INSTRUCTIONS TO GOVERNOR WYATT.
To keep up religion of the church of England as near as may be; to be obedient to the king and to do justice after the form of the laws of England; and not to injure the natives; and to forget old quarrels now buried:*
To be industrious, and suppress drunkenness, gaming, and excess in clothes; not to permit any but the council and heads of hundreds to wear gold in their clothes, or to wear silk till they make it themselves:
Not to offend any foreign princes; to punish piracies; to build fortresses and block-houses at the mouths of the rivers:
To use means to convert the heathens, viz.: to converse with some each town to teach some children fit for the college intended to be built:
After Sir George Yeardly has gathered the present year's crop, he is to deliver to Sir Francis Wyatt, the hundred tenants belonging to the governor's place: Yeardley's government to expire the 18th November next, and then Wyatt to be published governor; to swear the council:
George Sandis appointed treasurer, and he is to put in execution all orders of court about staple commodities; to whom is allotted fifteen hundred acres and fifty tenants.
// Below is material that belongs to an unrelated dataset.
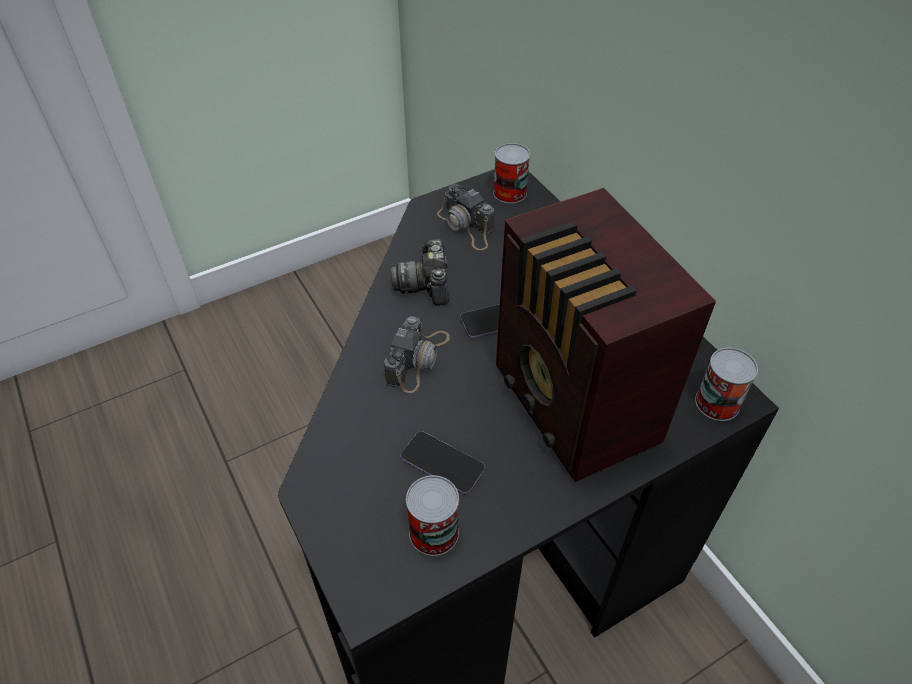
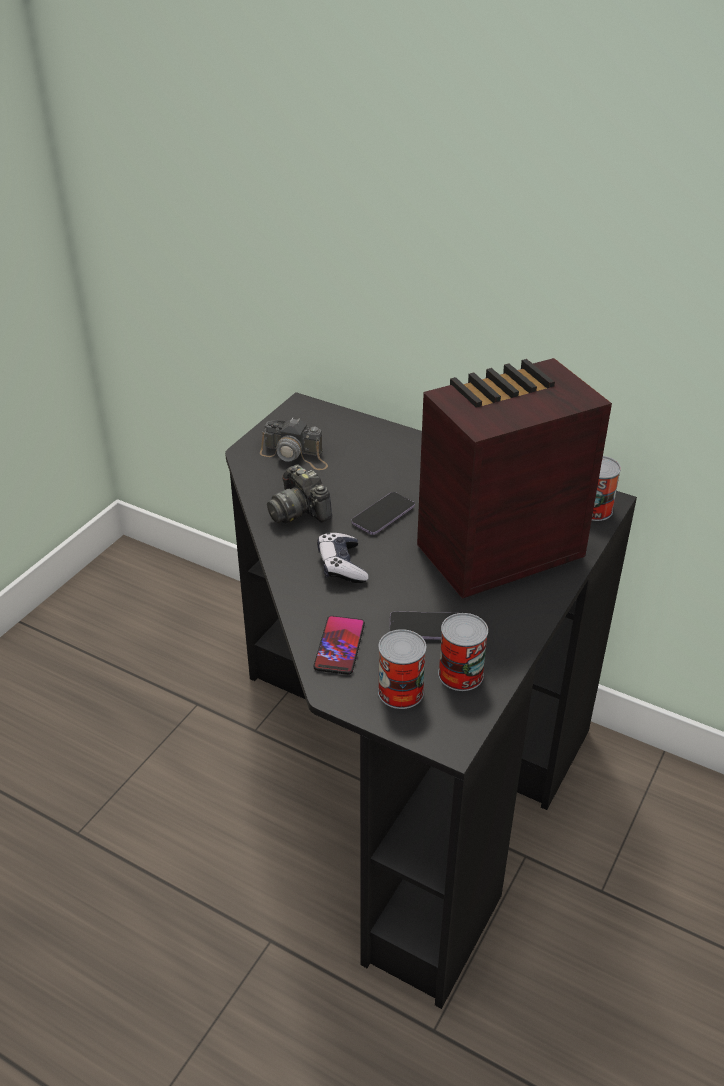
camera: 30 degrees left, 10 degrees down
(350, 444) = (339, 646): none -> phone
(418, 359) = (341, 566): camera -> game controller
(509, 193) = (311, 418): can -> can (400, 691)
(574, 408) = (495, 551): radio -> radio turned 120 degrees clockwise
To the marshall, Sir William Newce, the same. To the physician five hundred acres and twenty tenants; the same to the secretary:
To review the commissions to Sir George Yeardley, governor, and the council, dated 18th November, 1618, for dividing the colony into cities, boroughs, &c., and to observe all former instructions (a copy whereof was sent) if they did not contradict the present; and all orders of court (made in England):
To make a catalogue of the people in every plantation, and their conditions; and of deaths, marriages and christenings:
To take care of dead persons' estates for the right owners; to keep a list of all cattle and cause the secretary to return copies of the premises once a year:
To take care of every plantation upon the death of their chief; not to plant above one hundred pounds of tobacco per head;† to sow great quantities of corn for their own use, and to support the multitudes to be sent yearly; to inclose lands; to keep cows, swine, poultry, &c., and particularly kyne, which are not to be killed yet:
Next to corn, plant mulbury trees, and make silk, and take
*It appears that at a very early period of the colony, they were desirous of cultivating a friendly understanding with the natives of the country. Unfortunately, however, for our ancestors, and for the Indians themselves, this friendly disposition was never of long duration.
†This order strikes the author as one of a singular character. It certainly requires great judgment and experience of the planter to decide what number of plants would make his 100 lbs. of tobacco, considering the casualties to which his crop was liable.